Semta, the sector skills council for science, engineering and manufacturing technologies, has revealed research showing approximately 30,000 skilled engineers need to be added to the UK workforce per year between now and 2016 to fill the gap of highly skilled workers reaching retirement. The new research echoes controversial claims made by Engineering UK (formerly the Engineering Technology Board) in its 2009 annual report that the engineering industry needs to recruit 587,000 skilled workers by 2017.
In contrast, the Department for Business, Innovation and Skills expects the UK’s combined skills academies to attract more than 300,000 people to training programmes over the next four years.
Philip Whiteman, chief executive of Semta, said across the spectrum of engineering sectors approximately 30 to 40 per cent of workers are 45 years old and older.
Semta claims a new highly skilled engineering base can be grown from academia and apprenticeship programmes and even recruitment in the current workforce.
While certain ‘mature’ engineering sectors such as the metals industry are likely to shrink over the years due to competition from abroad, Whiteman said, there will be a need for a new generation of engineers to drive innovation in these areas.
He noted the announcement last month that Sheffield Forgemasters secured £80m of government funding to buy and install a 15,000-tonne forging press for developing large steel components for next generation nuclear reactions Read our in depth report on the Sheffield Forgemasters deal here. The capability for this was only previously achieved on the industrial level by Japan Steelworks.
There will also be a growing demand for engineers in industries such as nuclear, electronics and clean technology.
Whiteman said the main challenge for attracting young people to engineering is changing the perception of what an engineering career is like.
‘I think engineer is a word used in the UK to describe lots of different occupations which is a bit misleading because an engineer repairing your fridge or your car would not have the skills necessary to do a job in our aerospace industry,’ he said.
‘What we’re focusing on is high level technical skills. These are the sorts of jobs where you’ve got job security because there is more demand than supply. They’re quite well paid and offer lots of opportunity to travel because most of the industries we service are global.’
As far as recruitment in the current workforce, Whiteman said a key focus will be on ‘re-skilling’ workers.
‘There are quite large numbers in our sector who have no qualifications and they’ve learned on the job,’ he said. ‘They’ve got skills and experience but they actually need to learn new skills and get new experience in order to the meet the highly skilled and more technical job priorities of the future.’
Whiteman said one of the main advantages of an engineering degree is it is applicable across a wide variety of industries; meaning a worker who has lost their job in a mature industry could easily retrain and get a job in a growing sector.
‘The example I use is the nuclear industry,’ he said. ‘You get lots of people asking you about nuclear engineers, most of the engineers that work in the nuclear industry will have the same skill set as people who work in an engineering organisation in a mature engineering company because all they do things to a higher quality because of the plants and the installations, it’s mostly similar activity you’d be doing in a normal engineering works.’

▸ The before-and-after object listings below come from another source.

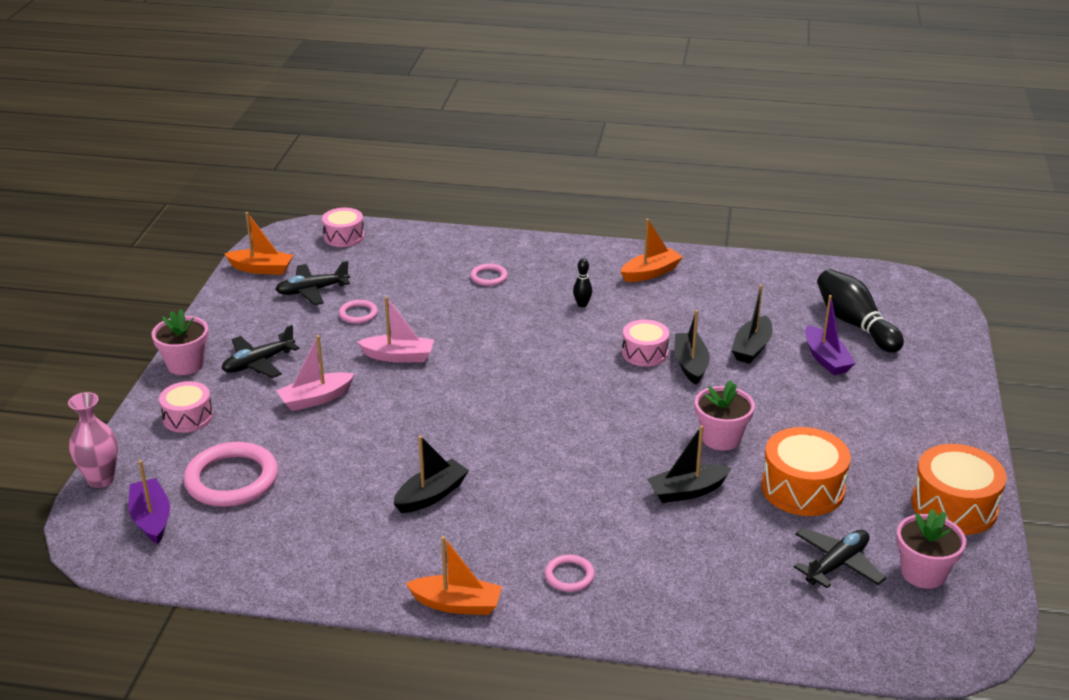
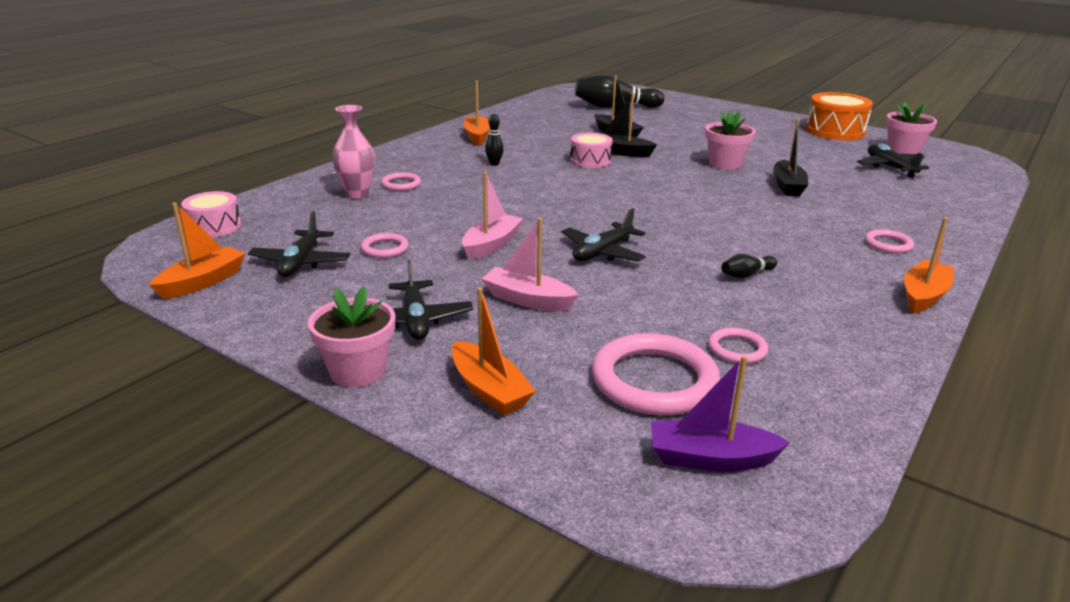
camera: 65 degrees left, 5 degrees down
pink vase [68,392,118,488] -> pink vase moved to [332,105,375,199]
pink drum [159,381,213,433] -> orange boat [452,287,536,415]
pink boat [276,335,355,411] -> pink boat turned 120 degrees clockwise [482,218,579,311]
black boat [393,435,469,513] -> black bowling pin [721,254,777,279]
orange drum [761,427,851,516] -> none
purple boat [805,295,856,375] -> none
none -> black plane [562,208,646,262]
none -> pink ring [708,328,768,364]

Whiteman said one area he expects the government– whether it is Labour, Conservative or Lib Dem – to give greater attention to is apprenticeship programmes.
‘We need more apprentices because two thirds of the skills shortage we project will be in technical skills, which are best reduced by having more apprentices coming through the system,’ he said. ‘We need the employers to be taking on more apprentices and we need the government of any hue to support apprenticeship activities.’